Roundtable: PlayStation memories

September 22, 2010

This month marks the 15 year anniversary of the US release of the PlayStation. Since its release, it has gone on to become the top selling video game system ever. To celebrate the occasion, our staff shares their favorite memories of gaming on the PlayStation and what it meant to them.


Justin Last: I did not get a PlayStation until well after the PS2 was released. When I picked up my PS2 I came home with Red Faction and two PSX games: Final Fantasy Tactics and Front Mission 3. Red Faction sat unplayed for about six months because I was too wrapped up in these old SRPGs. My eyes were opened to whole new genres. After the SRPG I picked up Final Fantasy VIII and fell in love with the JRPG. And then the 3D platformer with Spyro. And then the Metroidvania with Symphony of the Night. By the time I owned my PS2 for a year I easily had five times as many PSX games as PS2 games. I may not have played them brand new, but Sony and the PSX are largely responsible for my eclectic taste, and I thank them for that. Now, if you’ll excuse me I have Valkyria Chronicles, Burnout Paradise, and Uncharted 2 waiting to be played in the other room.

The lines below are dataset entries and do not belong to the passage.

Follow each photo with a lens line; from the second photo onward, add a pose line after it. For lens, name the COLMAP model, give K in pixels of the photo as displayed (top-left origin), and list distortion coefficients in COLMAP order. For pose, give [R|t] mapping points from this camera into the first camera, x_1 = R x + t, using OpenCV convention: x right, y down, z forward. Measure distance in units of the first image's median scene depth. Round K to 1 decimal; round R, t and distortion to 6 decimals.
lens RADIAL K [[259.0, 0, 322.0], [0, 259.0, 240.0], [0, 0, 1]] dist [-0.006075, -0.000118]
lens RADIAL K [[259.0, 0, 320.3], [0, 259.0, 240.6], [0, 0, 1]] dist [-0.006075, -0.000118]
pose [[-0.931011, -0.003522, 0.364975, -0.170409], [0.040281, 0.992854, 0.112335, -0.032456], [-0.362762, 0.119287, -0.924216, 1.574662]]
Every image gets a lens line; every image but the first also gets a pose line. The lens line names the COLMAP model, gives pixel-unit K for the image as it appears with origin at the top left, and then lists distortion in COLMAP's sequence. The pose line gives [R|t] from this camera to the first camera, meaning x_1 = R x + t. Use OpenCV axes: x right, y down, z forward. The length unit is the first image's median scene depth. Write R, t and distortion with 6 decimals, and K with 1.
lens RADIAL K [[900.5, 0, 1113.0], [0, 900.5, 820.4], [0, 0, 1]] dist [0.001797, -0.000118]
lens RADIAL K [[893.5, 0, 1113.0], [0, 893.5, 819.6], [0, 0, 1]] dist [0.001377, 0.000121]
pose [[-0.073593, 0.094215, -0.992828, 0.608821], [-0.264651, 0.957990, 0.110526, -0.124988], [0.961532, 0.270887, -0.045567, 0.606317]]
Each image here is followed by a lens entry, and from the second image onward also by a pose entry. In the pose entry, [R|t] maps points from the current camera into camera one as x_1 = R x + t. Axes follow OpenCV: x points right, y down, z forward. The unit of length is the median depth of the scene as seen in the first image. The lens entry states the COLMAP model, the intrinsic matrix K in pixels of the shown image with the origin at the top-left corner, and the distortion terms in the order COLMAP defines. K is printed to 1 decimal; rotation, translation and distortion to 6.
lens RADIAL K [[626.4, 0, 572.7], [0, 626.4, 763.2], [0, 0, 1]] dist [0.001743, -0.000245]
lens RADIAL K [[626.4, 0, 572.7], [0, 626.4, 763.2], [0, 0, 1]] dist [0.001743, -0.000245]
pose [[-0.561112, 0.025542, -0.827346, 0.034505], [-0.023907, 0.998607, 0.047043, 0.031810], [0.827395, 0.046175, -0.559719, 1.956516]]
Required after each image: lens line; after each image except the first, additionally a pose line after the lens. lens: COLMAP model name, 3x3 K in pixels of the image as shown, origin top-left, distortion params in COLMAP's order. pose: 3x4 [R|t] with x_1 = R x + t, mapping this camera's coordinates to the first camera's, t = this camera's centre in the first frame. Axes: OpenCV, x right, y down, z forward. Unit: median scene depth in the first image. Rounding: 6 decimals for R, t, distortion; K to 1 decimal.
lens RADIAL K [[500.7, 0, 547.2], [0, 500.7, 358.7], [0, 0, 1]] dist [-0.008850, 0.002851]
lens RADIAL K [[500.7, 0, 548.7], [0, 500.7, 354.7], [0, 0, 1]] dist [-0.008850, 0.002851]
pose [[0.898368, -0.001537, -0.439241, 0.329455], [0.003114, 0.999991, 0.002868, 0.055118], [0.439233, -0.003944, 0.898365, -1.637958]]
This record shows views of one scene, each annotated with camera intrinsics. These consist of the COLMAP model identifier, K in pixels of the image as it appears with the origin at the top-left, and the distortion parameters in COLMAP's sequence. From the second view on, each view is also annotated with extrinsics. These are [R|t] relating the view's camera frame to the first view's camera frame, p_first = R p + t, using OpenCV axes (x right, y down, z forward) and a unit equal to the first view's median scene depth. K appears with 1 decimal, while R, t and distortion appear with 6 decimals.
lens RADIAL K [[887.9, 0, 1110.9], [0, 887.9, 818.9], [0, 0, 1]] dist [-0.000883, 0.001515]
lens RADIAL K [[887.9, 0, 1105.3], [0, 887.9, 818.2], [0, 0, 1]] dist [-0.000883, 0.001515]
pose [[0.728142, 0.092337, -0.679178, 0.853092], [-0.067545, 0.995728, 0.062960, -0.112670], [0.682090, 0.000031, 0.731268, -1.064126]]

Andrew Passafiume: The original PlayStation was the system that got me back into console gaming after my parents had sold a lot of my older games. It was definitely not the worst system choice to go with, especially with the first game I played being Final Fantasy VII. Despite how poorly it has aged, FFVII was a landmark achievement in cinematic presentation and RPG game design. This was only the first of many games that we would see on Sony’s first console.

The second big one, for me at least, was Metal Gear Solid. It brought video game cinematics to a whole new level and presented the player with a very well written and compelling storyline, something I had not seen too often in games before it. For me, the PS1 was an RPG goldmine, with many classic titles and buried treasures to explore. It was also the king of third party support and exclusives, with many games that just were not available anywhere else. I can say, without a doubt, that I would not be nearly as invested in video games, their development and the culture surrounding them without the PlayStation.

Chris Rasco: The PS1 was a great console because it marked the beginning of the console wars between Sony and Nintendo that has really drove the industry forward. Unfortunately, the PS1 was never my primary gaming system. In fact, I hardly had any games at all for it. The 2 most notable titles I had were Tenchu and Street Sk8er. The only reason I picked up Street Sk8er was because I was obsessed with the Top Skater arcade game. Browsing the list of 2000+ titles available for the PS1, it’s almost mind blowing to see all the great franchises that got their start there and all the amazing games that I flat out missed out on.

Looking back, the most amazing thing to me about the PS1 really was the chain of events that led to its creation and to see what Sony has been able to do with that foundation and how they’ve built on that technology.

Graham Russell: When I was a kid, my friends and I could really afford just one system, but we wanted to play everything, so we worked it out to get different ones. (The guy that bought the Saturn is still pretty mad at the rest of us.) Anyway, my memories of the original PlayStation are rather warm ones, and they’re almost completely about multiplayer. There was a lot of Twisted Metal, a lot of Tony Hawk and the occasional random rental we found.

Now, though, the ones I look back on most fondly are the single-player experiences, and it’s funny, because those carry no nostalgia with me. I’m talking Final Fantasy Tactics, Suikoden and Rayman. On the other hand, the games I play now are influenced heavily by those multiplayer sessions in the late ’90s.

Shawn Vermette: I’ve been into games, at least a little bit, ever since my parents brought home Super Mario Brothers and Duck Hunt. However, the PlayStation is the console that turned me into a full-fledged gamer and greatly broadened my gaming horizons. Before the PlayStation, all I played were Mario games and arcadey sports games. After the PlayStation came out, though, I was into RPGs, strategy games, realistic sports games, and racing games. The first game that really opened my eyes was, like Andrew, Final Fantasy VII. I discovered this game when my neighbors were playing an imported Japanese version of the game. I couldn’t understand a thing that was happening, but the cutscenes blew me away. When the US version arrived, I was once again, spending every day after school hanging out with my neighbors, playing through it with them. I was swept away with the story and the graphics and the cutscenes. I’d never seen such a thing from a video game before and I was hooked.

Later on, I managed to get a PlayStation of my own, and once again was enraptured by a Squaresoft RPG- Chrono Cross. It did once again for me, and this time for my brothers, what Final Fantasy VII had done for me years earlier. I had ‘fallen’ off the gaming path, and Chrono Cross brought it all back for me. The amazingly convoluted, yet so addictive, story, the cinematics, the graphics, everything brought back to me why I had loved games. Since then, I’ve never stopped gaming, and because of that, I’ll always fondly remember Final Fantasy VII and Chrono Cross, and the system that made them possible- the PlayStation.